The UFT Pride Committee honored five high school students with $1,000 scholarships at its third Daniel Dromm Scholarship ceremony, held virtually on June 5.
“These students have committed themselves to their studies while advocating for the LGBTQIA+ community, and we’re here today to invest in their future,” said Rashad Brown, the committee’s chair.
City Councilmember Daniel Dromm, the scholarship’s namesake, noted that having the support of the UFT was a “big factor” in his decision to come out when he was a teacher.
“When I was a young person in high school, I thought I was the only one who was gay, and it was a lonely and scary time,” he said. “I’m so glad these kids have the kind of support I wish I had had.”
Each student was introduced by one of their teachers. Rachel Gorman, an English teacher at Gregorio Luperon HS in Washington Heights, called her student Jennipher Restituyo an “enthusiastic, dedicated and passionate” founding member of the school’s Gender-Sexuality Alliance Club. “I hope this scholarship continues to remind her of her commitment to her values and the amazing things she’s done,” she said.
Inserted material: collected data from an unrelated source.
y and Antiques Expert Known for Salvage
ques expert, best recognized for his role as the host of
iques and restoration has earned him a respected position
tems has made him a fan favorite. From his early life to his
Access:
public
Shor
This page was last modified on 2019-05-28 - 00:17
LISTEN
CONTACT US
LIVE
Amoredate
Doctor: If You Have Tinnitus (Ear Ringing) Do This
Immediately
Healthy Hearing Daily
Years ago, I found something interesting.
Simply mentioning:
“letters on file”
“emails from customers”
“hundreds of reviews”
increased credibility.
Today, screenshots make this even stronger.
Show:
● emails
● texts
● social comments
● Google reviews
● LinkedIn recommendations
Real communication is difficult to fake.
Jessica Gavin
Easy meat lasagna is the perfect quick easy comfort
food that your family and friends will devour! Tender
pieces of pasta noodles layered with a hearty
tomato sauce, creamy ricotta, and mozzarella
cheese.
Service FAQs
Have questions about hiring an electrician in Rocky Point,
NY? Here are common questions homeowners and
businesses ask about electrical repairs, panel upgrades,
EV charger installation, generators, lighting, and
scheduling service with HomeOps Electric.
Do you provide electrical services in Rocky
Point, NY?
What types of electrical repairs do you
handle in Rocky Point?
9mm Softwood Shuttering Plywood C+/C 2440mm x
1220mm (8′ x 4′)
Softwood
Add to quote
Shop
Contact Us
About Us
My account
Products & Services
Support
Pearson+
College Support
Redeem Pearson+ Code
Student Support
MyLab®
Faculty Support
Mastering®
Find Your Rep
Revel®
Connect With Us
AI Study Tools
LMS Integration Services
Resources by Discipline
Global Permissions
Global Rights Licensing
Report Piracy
Other scholarships went to Christine Cabusay, a student at Stuyvesant HS in lower Manhattan; Nikoloz Tevdoradze, a student at Origins HS in Sheepshead Bay, Brooklyn; Rachel Chai, a student at Townsend Harris HS in Flushing, Queens; and Victoria Cornejo, a student at Bard Early College HS in Long Island City, Queens.
The Pride Committee’s GSA of the Year Award went to PS 290 in Maspeth, Queens, where students in the “Rainbow Casters” club conducted a book audit to encourage more inclusivity among books in classroom libraries.
Tamika Tolliver, a UFT Teacher Center coach, received the committee’s Daniel Dromm Educator of the Year Award.
“I believe each child’s potential is limitless if they have the space and place to be their true selves,” she said.
The Pride Committee also presented its Vanguard Award to the membership of Drag Queen Story Hour, an organization that presents read-alouds to children in libraries and other community events. The first Lifetime Achievement Award went to retired teacher Frank Carucci, who lived next to the Stonewall Inn in Manhattan and helped patrons escape arrest on the night of the riot in June 1969 that launched the gay rights movement.